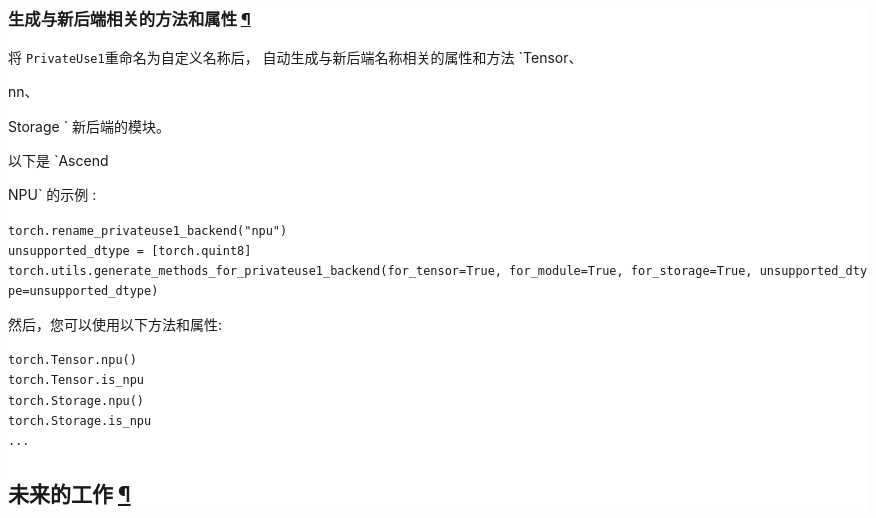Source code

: 
### 生成与新后端相关的方法和属性 [¶](#generate-methods-and-properties-lated-to-the-new-backend "此标题的永久链接")



 将
 `PrivateUse1`重命名为自定义名称后，
 自动生成与新后端名称相关的属性和方法
 `Tensor、
 

 nn、
 

 Storage `
 新后端的模块。




 以下是
 `Ascend
 

 NPU` 的示例
 :






```
torch.rename_privateuse1_backend("npu")
unsupported_dtype = [torch.quint8]
torch.utils.generate_methods_for_privateuse1_backend(for_tensor=True, for_module=True, for_storage=True, unsupported_dtype=unsupported_dtype)

```




 然后，您可以使用以下方法和属性:






```
torch.Tensor.npu()
torch.Tensor.is_npu
torch.Storage.npu()
torch.Storage.is_npu
...

```





## 未来的工作 [¶](#future-work "永久链接到此标题")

_Your goal_
The response must contain every line from the listing above in which the string "torch" appears.

_Exercise result_
torch.rename_privateuse1_backend("npu")
unsupported_dtype = [torch.quint8]
torch.utils.generate_methods_for_privateuse1_backend(for_tensor=True, for_module=True, for_storage=True, unsupported_dtype=unsupported_dtype)
torch.Tensor.npu()
torch.Tensor.is_npu
torch.Storage.npu()
torch.Storage.is_npu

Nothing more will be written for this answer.